Nicht nur Wallfahrer kamen in früheren Jahrhunderten an den Niederrhein, um für ihr Seelenheil zu sorgen. Auch Könige fanden den Weg in die Region, der französische Sonnenkönig Ludwig XIV. ebenso wie Friedrich der Große. Letzterer holte sich hier die Ideen für sein Schloss Sanssouci. Die barocken Terrassenanlagen von Kloster Kamp im heutigen Kamp-Lintfort hatten ihn fasziniert. Noch heute sticht die Ähnlichkeit mit der Potsdamer Anlage ins Auge.
Doch das 1123 von Mönchen aus dem französischen Morimond als erstes Zisterzienserkloster auf deutschem Boden gegründete Kloster Kamp brachte nicht nur die Preußen auf gute Ideen. Die Niederrheiner lernten von den frommen Männern die Kenntnisse des Salatanbaus, der Sauerkrautproduktion und des Windmühlenbaus. Später wurde Kamp-Lintfort zum Zentrum des Bergbaus am linken Niederrhein. Die Bergarbeitersiedlung der Zeche Friedrich Heinrich war die größte geschlossene Bergarbeitersiedlung des Ruhrgebietes und wurde mit erheblichen Landes- und Bundesmitteln beispielhaft und substanzerhaltend modernisiert. Heute ist sie ein architektonisches Schmuckstück der Stadt.

*DEINE ANWEISUNGEN*: Ändere im Text über Kloster Kamp den Abschnitt, der mit den Worten "Doch das 1123" beginnt und mit "Schmuckstück der Stadt." endet, indem du darin "Windmühlenbaus" durch "Wassermühlenbaus" ersetzt, und gib diesen Abschnitt dann wieder.

Gesammelte Dateneinträge
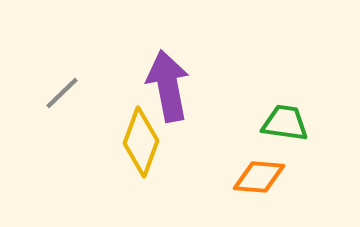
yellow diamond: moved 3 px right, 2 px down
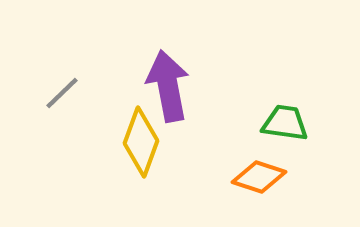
orange diamond: rotated 14 degrees clockwise
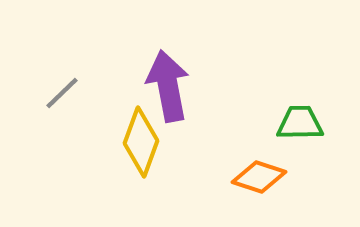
green trapezoid: moved 15 px right; rotated 9 degrees counterclockwise
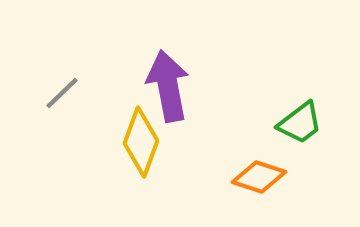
green trapezoid: rotated 144 degrees clockwise
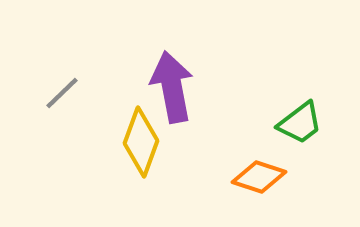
purple arrow: moved 4 px right, 1 px down
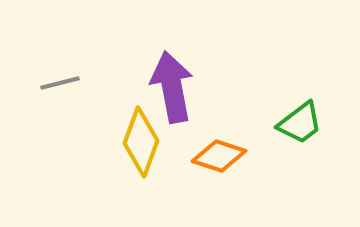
gray line: moved 2 px left, 10 px up; rotated 30 degrees clockwise
orange diamond: moved 40 px left, 21 px up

*VOLLSTÄNDIGE AUSGABE*:
Doch das 1123 von Mönchen aus dem französischen Morimond als erstes Zisterzienserkloster auf deutschem Boden gegründete Kloster Kamp brachte nicht nur die Preußen auf gute Ideen. Die Niederrheiner lernten von den frommen Männern die Kenntnisse des Salatanbaus, der Sauerkrautproduktion und des Wassermühlenbaus. Später wurde Kamp-Lintfort zum Zentrum des Bergbaus am linken Niederrhein. Die Bergarbeitersiedlung der Zeche Friedrich Heinrich war die größte geschlossene Bergarbeitersiedlung des Ruhrgebietes und wurde mit erheblichen Landes- und Bundesmitteln beispielhaft und substanzerhaltend modernisiert. Heute ist sie ein architektonisches Schmuckstück der Stadt.